##### Supplied data #####

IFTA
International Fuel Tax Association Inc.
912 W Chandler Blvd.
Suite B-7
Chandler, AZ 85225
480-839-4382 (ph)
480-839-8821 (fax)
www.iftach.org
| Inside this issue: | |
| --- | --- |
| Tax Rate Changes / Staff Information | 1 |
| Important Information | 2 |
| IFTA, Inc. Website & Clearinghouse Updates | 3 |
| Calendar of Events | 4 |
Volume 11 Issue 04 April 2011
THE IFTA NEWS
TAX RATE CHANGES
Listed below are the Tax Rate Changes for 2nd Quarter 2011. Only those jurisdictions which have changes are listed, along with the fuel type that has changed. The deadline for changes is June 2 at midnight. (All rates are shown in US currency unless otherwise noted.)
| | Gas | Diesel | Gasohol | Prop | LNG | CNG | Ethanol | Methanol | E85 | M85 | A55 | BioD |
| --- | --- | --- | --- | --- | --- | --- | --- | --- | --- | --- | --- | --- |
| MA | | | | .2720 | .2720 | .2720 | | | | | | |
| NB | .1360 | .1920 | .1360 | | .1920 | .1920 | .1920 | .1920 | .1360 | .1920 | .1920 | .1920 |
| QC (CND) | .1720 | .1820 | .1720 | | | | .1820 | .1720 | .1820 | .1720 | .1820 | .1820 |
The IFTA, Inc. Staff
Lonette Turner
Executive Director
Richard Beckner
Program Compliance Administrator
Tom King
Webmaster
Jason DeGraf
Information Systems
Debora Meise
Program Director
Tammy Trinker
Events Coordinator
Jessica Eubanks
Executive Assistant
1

#####

▸ **What you are asked to do**
Whenever a line of the data above includes the word "Information", copy that line.

▸ **Result of this exercise**
| Tax Rate Changes / Staff Information | 1 |
| Important Information | 2 |
Information Systems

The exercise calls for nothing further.